私の中でカルは親切なオリバレス家の一員だ。
「ああ、そうだったな。お前は、今度のデビュタントで貴族の娘としてデビューして、俺の婚約者として発表されるのだったな」
リカルドの唇が、私の首筋に触れる。軽くキスされて、私は戸惑った。
力強く抱きしめられているので、身動きが取れない。
「リカルド、離して……恥ずかしいよ」
私が懇願してもリカルドは私の身体を解放しなかった。
「お前に地位も与える。好きな物も与える。お前の言う通りファブラ種のドラゴンだって好きにさせた。だから、お前の心は、俺に寄こしてくれ」
小さく呟くリカルドの言葉に、私の心がズキっと痛んだ。
リカルドは私のことをメトミニー修道院から助けてくれた。
修道院にいた時、リカルドがいつ来るかずっと心待ちにしていたし、リカルドのことは他の人と比べて好きか嫌いかでいったら好きだ。
ただ、この城に来てから、私はリカルドのことがよく分からない。
冷たく突き放してみたりしたと思ったら、助けてくれたり、こうやって縋り付くようなことをしてみたり。
「リカルド。私はリカルドのお嫁さんになるんだよね?」
首を傾げて質問すると、リカルドはしばらく黙っていたが「まあ、通じるわけがないか」と静かに呟いた。
「通じる?」
「他の女を落とすような作戦を使っても、お前は落ちないよなって話だ」
けろっとしているリカルドに「また、からかってたの?」と私は眉を顰めた。それと同時に、身体中の力が抜けて安心するのを感じた。
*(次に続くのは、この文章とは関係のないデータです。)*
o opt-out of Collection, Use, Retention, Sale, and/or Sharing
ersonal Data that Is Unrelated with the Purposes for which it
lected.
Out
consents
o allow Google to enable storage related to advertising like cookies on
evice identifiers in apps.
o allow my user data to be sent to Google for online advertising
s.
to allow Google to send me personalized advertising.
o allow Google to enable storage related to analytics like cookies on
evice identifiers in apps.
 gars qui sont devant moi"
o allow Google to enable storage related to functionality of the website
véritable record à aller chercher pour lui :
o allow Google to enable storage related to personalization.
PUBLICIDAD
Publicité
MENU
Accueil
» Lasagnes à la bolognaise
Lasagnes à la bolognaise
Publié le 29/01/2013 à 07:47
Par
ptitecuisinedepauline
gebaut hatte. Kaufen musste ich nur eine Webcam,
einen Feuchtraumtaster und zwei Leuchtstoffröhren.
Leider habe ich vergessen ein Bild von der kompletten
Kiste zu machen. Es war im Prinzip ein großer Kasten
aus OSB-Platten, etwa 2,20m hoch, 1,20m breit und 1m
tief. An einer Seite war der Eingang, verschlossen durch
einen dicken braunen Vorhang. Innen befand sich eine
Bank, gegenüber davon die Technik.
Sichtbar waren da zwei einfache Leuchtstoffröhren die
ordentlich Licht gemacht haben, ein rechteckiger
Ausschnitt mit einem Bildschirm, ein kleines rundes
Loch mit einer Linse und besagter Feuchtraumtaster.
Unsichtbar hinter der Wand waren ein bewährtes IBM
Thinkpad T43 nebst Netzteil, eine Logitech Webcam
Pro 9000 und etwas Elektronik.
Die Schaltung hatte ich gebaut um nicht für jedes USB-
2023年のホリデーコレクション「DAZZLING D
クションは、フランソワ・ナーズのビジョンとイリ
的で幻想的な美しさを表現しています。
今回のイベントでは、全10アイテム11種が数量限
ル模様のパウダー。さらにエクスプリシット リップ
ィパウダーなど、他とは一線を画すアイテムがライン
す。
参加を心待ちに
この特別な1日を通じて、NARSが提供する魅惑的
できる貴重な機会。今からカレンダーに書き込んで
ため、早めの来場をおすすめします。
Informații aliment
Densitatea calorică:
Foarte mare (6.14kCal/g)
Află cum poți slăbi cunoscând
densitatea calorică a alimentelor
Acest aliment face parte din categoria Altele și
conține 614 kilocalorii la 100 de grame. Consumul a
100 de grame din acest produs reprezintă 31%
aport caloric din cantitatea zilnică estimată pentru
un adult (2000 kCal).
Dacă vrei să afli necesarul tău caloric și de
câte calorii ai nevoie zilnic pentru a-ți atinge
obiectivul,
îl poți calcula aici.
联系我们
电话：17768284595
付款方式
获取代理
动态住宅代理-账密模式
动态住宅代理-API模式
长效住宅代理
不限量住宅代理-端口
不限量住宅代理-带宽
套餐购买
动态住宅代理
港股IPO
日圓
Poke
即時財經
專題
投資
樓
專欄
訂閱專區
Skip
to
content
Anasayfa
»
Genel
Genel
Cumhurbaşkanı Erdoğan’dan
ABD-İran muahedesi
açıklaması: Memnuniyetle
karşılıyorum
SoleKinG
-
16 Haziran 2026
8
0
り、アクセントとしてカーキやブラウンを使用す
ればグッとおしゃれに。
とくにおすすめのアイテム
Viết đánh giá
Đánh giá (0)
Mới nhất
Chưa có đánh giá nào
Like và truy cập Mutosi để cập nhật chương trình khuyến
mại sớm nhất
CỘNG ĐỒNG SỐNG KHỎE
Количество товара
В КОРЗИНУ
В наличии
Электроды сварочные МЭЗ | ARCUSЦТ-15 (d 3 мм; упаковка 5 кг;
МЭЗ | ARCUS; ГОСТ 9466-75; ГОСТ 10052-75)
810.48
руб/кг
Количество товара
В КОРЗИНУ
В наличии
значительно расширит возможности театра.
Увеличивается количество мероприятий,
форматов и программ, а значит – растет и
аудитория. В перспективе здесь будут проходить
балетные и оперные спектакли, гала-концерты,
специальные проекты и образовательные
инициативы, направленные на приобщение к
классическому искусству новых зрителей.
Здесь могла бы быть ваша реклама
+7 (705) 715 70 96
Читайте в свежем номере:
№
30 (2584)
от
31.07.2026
「からかっていたわけではないが、あのカルロスに習って二人きりでダンスをしていたという報告は、面白くないぞ。俺という人間を忘れないために、ちょっとお灸をすえただけだ」
「なんで、カルにだけそんな風になるの?」
「カルロスだけではないぞ。他の男と同じようなことになったら、何度もお灸をすえてやる。しかし、忘れるな。モニカ。俺は裏切りを許さん。その時は、相手の男だけでなくその家族も根絶やしにする」
雰囲気が重くなったので、この言葉は本気なのだと思った。
「分かってるよ。でも、公爵邸に行かせたのはリカルドだよ」
「そんなことは関係ない。お前の自制の問題だ」
リカルドは私を自分の膝からおろすと、ベルを鳴らしてルシアを呼んだ。ルシアがさっと部屋の中に入ってくると「公爵邸へ」と私を家に連れ帰るように指示をした。